Siamo consapevoli che “scommettere” sulla famiglia, fondata sul matrimonio, è “scommettere” sul futuro della Chiesa e della società? Come attiviamo le nostre responsabilità civili ed ecclesiali a questo riguardo?

I genitori sono convinti che il loro impegno prioritario, se desiderano seriamente il bene e la felicità dei figli, è investire il meglio di sé e delle loro risorse nel rapporto fra loro due? I figli, infatti, sia fanciulli che giovani, non hanno bisogno semplicemente di genitori che li amino, ma prima ancora di genitori che si amino. E’ questo il primo amore che si offre ai figli. Essi nella vita non ricorderanno tanto se la casa era bella, se ogni loro capriccio veniva accontentato..., ma se con i loro genitori sono stati felici. Felici perché, non solo amati individualmente, ma perché hanno respirato un’atmosfera d’amore, che - pur faticosamente e magari anche con qualche insuccesso - persisteva e riprendeva a crescere.

Invece che guardare con insistenza ai problemi e ai mali che affliggono la famiglia, proviamo a pensare al sogno che Dio fa su di essa, sulla nostra famiglia, e cerchiamo di cogliere gli aspetti positivi e le potenzialità da sviluppare.

Rinnoveremo la preghiera e l’impegno perché la famiglia diventi sempre più Chiesa (cioè comunità di persone che, inserite nella comunità cristiana, credono, pregano, amano) e la Chiesa diventi sempre più “famiglia” (cioè comunità dove i rapporti sono sempre più fraterni e ognuno si sente a casa, in famiglia appunto).

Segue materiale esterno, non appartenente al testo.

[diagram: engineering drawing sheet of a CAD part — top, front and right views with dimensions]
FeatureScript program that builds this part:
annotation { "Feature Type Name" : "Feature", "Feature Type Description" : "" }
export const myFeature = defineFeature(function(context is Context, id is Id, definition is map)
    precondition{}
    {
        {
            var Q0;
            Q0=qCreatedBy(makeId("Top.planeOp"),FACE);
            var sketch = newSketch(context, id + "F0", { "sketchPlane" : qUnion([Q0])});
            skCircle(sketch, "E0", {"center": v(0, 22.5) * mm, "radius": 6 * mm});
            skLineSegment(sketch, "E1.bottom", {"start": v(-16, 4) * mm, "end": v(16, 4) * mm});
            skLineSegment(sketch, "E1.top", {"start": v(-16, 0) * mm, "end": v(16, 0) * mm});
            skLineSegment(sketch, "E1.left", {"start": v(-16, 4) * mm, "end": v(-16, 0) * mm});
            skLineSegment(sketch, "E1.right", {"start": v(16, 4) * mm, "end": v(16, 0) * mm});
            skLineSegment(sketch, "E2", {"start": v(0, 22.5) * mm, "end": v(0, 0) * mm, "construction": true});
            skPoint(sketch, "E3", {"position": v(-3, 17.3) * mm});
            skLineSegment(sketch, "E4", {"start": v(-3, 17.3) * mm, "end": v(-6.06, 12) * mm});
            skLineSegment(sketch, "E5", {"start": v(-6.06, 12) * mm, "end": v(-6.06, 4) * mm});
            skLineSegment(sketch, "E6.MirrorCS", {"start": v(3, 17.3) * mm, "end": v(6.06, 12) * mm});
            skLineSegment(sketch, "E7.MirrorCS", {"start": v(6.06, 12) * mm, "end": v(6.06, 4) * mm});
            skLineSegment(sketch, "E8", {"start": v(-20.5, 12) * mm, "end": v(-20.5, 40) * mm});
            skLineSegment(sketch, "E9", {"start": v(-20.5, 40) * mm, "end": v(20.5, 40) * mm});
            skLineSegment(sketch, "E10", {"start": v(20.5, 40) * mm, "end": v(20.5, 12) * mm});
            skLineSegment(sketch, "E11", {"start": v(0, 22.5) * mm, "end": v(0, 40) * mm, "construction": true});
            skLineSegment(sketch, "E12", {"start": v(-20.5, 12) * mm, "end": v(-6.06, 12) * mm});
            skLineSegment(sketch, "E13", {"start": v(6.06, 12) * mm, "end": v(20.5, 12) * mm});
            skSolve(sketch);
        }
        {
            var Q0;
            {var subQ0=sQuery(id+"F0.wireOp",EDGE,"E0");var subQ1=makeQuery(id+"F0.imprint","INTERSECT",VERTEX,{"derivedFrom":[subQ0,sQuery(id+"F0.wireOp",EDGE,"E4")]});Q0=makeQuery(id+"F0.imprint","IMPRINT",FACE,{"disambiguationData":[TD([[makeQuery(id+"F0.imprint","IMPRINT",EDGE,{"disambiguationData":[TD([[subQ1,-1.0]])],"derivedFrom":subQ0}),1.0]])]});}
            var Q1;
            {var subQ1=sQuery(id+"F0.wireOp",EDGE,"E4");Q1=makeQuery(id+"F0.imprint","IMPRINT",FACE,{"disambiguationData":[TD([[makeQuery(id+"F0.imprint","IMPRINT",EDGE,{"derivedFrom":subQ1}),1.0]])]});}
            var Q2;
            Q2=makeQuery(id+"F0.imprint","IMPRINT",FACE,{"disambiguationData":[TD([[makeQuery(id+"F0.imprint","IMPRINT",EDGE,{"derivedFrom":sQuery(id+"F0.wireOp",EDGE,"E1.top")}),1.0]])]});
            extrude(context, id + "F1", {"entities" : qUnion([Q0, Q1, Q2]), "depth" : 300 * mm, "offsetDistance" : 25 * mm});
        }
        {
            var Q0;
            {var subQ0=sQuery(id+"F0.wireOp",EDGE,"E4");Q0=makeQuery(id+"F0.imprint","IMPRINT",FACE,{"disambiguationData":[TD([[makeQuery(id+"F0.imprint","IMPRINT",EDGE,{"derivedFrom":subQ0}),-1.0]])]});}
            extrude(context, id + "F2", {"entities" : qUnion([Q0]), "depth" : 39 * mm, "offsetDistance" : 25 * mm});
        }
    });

Ma perché anche non guardare a ogni tipo di convivenza (scuola, condominio, ambiente di lavoro etc.) come a una famiglia e impegnarci perché diventi veramente tale?Cosa manca e quali passi concreti sono necessari perché la mia famiglia diventi sempre più Chiesa e perché la mia parrocchia diventi più famiglia?